Records from a data collection:
= Beginning of Section =

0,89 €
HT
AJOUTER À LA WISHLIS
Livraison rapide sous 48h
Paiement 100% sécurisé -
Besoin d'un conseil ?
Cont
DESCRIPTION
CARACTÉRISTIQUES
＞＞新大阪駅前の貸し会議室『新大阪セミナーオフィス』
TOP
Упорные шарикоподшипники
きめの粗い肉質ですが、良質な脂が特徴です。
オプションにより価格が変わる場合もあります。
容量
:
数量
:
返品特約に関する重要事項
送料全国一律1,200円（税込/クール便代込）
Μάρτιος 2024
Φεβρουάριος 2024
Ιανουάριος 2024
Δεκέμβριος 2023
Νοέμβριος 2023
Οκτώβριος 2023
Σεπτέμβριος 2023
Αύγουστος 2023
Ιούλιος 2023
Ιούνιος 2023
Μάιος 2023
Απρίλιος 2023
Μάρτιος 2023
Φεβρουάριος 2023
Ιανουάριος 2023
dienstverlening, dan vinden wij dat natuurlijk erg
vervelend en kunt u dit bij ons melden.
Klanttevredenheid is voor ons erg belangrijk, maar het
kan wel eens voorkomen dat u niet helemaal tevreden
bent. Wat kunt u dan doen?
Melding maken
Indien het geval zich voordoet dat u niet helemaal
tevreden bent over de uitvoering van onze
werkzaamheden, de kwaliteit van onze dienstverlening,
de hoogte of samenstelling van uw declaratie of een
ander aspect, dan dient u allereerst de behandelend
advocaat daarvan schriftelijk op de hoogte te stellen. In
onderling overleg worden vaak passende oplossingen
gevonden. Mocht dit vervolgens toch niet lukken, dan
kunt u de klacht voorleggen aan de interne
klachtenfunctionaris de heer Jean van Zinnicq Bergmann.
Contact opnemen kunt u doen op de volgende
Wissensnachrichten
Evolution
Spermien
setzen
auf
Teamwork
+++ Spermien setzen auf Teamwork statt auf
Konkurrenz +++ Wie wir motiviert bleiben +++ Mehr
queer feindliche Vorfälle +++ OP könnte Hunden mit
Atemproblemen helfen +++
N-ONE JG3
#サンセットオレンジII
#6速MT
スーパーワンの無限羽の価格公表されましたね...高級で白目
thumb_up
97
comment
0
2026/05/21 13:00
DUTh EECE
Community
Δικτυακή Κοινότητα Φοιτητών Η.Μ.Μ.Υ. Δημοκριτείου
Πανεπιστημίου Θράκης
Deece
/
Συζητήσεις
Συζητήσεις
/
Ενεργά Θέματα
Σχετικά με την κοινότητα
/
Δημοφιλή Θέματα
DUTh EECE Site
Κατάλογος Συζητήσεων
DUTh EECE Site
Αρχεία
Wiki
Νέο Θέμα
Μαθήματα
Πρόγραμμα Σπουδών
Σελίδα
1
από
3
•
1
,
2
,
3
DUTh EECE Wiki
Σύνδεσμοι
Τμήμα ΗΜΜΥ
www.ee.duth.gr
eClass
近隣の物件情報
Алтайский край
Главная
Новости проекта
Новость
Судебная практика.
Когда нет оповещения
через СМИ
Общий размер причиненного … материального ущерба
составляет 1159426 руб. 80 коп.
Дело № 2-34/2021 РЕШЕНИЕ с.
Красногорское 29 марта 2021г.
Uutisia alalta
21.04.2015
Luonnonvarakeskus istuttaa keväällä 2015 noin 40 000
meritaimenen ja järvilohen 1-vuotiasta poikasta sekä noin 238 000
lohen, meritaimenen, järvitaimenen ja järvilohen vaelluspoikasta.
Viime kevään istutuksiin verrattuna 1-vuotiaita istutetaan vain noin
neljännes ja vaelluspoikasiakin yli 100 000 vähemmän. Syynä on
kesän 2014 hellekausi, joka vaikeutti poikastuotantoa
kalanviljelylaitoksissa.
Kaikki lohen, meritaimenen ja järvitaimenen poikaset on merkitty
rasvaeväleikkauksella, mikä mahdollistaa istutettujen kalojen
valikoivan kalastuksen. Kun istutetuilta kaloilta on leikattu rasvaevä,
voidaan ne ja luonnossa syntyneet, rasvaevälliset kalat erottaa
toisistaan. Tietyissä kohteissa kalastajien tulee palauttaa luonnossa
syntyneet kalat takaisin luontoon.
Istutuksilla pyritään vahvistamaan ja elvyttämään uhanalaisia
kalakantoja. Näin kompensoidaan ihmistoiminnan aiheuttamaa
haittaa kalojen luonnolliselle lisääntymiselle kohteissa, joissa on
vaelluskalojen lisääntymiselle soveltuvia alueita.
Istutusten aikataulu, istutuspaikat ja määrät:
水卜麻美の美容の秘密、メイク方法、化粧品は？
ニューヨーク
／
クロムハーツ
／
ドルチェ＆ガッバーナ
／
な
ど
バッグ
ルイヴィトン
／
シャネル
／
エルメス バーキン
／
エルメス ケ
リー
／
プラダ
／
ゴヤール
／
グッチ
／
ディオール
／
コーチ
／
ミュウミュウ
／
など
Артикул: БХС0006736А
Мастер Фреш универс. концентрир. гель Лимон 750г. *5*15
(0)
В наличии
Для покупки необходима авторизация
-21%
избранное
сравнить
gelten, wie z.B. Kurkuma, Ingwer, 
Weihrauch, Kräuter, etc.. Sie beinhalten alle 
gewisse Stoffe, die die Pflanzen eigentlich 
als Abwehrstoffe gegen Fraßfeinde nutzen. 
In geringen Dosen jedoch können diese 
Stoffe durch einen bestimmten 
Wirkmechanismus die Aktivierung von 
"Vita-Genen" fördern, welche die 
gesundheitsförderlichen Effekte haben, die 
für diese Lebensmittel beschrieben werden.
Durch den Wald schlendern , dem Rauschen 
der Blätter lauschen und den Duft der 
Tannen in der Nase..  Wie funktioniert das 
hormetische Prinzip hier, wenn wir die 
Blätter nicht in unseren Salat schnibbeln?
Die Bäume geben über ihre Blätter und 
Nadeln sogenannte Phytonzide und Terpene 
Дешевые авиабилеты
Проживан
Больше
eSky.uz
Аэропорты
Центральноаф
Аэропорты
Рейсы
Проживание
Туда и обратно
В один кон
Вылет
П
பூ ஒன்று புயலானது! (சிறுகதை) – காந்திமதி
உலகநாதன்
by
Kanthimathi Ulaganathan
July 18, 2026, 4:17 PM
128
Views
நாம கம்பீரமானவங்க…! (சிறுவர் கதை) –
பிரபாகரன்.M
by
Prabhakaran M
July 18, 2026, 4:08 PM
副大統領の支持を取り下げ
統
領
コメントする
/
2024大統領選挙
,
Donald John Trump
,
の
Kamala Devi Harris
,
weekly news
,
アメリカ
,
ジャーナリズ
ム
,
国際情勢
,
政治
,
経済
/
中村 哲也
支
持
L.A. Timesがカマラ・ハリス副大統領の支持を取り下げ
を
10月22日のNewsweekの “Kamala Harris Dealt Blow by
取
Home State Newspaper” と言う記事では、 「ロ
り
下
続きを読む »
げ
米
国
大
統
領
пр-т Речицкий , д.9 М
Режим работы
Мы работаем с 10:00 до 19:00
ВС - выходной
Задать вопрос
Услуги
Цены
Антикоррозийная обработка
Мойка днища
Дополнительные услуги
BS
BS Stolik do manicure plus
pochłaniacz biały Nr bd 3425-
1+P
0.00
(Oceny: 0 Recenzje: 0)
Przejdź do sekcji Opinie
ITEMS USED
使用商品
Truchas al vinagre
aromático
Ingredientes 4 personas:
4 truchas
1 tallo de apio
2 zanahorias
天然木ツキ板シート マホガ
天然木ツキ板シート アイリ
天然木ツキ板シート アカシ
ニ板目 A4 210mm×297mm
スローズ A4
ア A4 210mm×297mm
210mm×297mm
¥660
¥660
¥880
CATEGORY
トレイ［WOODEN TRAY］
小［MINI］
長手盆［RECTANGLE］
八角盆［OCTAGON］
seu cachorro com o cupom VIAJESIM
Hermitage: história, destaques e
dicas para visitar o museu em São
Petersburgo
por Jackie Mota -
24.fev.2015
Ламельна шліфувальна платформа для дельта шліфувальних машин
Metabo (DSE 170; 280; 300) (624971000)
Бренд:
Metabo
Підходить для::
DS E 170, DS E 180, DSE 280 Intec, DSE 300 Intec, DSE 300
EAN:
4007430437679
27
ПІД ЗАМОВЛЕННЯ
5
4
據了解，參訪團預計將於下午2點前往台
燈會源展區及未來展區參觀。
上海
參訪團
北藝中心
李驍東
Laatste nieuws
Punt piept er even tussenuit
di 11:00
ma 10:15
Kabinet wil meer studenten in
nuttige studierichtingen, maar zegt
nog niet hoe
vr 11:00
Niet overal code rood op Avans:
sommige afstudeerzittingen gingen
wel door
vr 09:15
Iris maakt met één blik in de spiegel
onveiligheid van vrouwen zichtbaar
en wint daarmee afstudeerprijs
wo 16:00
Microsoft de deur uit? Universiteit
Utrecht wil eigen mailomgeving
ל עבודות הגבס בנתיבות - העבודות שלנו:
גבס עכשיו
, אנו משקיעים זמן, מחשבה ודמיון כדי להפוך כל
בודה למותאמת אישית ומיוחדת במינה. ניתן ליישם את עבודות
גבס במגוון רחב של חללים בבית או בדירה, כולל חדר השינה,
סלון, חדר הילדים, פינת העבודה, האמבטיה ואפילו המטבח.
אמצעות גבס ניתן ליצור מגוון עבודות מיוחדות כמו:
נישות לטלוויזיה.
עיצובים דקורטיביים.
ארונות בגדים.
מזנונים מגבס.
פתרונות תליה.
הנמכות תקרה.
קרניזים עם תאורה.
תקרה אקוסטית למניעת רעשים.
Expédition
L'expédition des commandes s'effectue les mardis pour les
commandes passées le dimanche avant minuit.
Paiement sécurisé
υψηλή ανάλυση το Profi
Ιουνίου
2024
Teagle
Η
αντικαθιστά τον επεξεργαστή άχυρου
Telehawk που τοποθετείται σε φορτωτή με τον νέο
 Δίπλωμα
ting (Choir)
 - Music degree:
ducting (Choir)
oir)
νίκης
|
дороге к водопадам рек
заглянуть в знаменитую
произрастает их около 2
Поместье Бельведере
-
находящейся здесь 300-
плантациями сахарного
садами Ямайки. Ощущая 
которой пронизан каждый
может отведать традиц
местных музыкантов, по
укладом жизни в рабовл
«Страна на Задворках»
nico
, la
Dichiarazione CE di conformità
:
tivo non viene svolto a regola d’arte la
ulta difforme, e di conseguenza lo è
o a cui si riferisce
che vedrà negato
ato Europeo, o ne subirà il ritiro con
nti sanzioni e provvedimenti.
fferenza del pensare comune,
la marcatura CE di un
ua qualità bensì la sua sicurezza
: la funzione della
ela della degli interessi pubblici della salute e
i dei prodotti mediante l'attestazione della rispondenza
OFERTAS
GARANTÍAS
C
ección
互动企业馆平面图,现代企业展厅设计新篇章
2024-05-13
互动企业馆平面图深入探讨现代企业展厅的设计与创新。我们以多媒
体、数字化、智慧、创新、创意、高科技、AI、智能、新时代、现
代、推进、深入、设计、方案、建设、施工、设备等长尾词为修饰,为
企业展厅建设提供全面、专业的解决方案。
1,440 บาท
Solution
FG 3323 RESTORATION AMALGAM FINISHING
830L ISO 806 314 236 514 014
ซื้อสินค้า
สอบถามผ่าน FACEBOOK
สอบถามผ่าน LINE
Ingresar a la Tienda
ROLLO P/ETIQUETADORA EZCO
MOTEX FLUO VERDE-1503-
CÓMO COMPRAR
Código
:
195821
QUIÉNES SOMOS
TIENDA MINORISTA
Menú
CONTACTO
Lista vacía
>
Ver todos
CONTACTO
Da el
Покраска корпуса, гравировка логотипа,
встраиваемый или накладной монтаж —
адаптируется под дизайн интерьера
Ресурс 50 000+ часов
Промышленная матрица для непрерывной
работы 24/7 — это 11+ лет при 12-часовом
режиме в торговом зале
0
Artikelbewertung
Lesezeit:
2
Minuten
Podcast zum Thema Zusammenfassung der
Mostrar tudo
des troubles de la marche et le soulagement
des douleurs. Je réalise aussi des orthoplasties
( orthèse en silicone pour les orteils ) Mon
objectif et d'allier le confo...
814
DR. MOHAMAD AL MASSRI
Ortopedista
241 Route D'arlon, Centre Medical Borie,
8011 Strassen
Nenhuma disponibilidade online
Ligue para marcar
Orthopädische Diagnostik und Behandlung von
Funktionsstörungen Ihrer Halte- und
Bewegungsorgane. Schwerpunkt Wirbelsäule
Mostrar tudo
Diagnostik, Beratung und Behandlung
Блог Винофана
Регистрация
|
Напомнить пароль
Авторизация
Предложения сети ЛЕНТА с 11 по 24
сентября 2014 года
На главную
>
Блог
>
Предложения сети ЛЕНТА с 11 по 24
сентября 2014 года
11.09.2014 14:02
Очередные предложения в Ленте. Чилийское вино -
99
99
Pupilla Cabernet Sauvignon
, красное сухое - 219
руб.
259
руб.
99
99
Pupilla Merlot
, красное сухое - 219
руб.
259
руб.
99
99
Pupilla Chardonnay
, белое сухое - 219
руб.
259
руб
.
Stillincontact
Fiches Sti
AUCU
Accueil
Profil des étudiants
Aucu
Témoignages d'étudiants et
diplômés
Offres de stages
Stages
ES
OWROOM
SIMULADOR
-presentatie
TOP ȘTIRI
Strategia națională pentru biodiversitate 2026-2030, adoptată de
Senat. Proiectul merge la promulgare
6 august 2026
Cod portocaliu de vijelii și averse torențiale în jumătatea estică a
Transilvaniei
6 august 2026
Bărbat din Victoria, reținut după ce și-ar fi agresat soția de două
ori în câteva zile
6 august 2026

= End of Section =

■ What to produce
Filter the entries above and keep only the lines with the word "July".

■ Exercise solution
July 18, 2026, 4:17 PM
July 18, 2026, 4:08 PM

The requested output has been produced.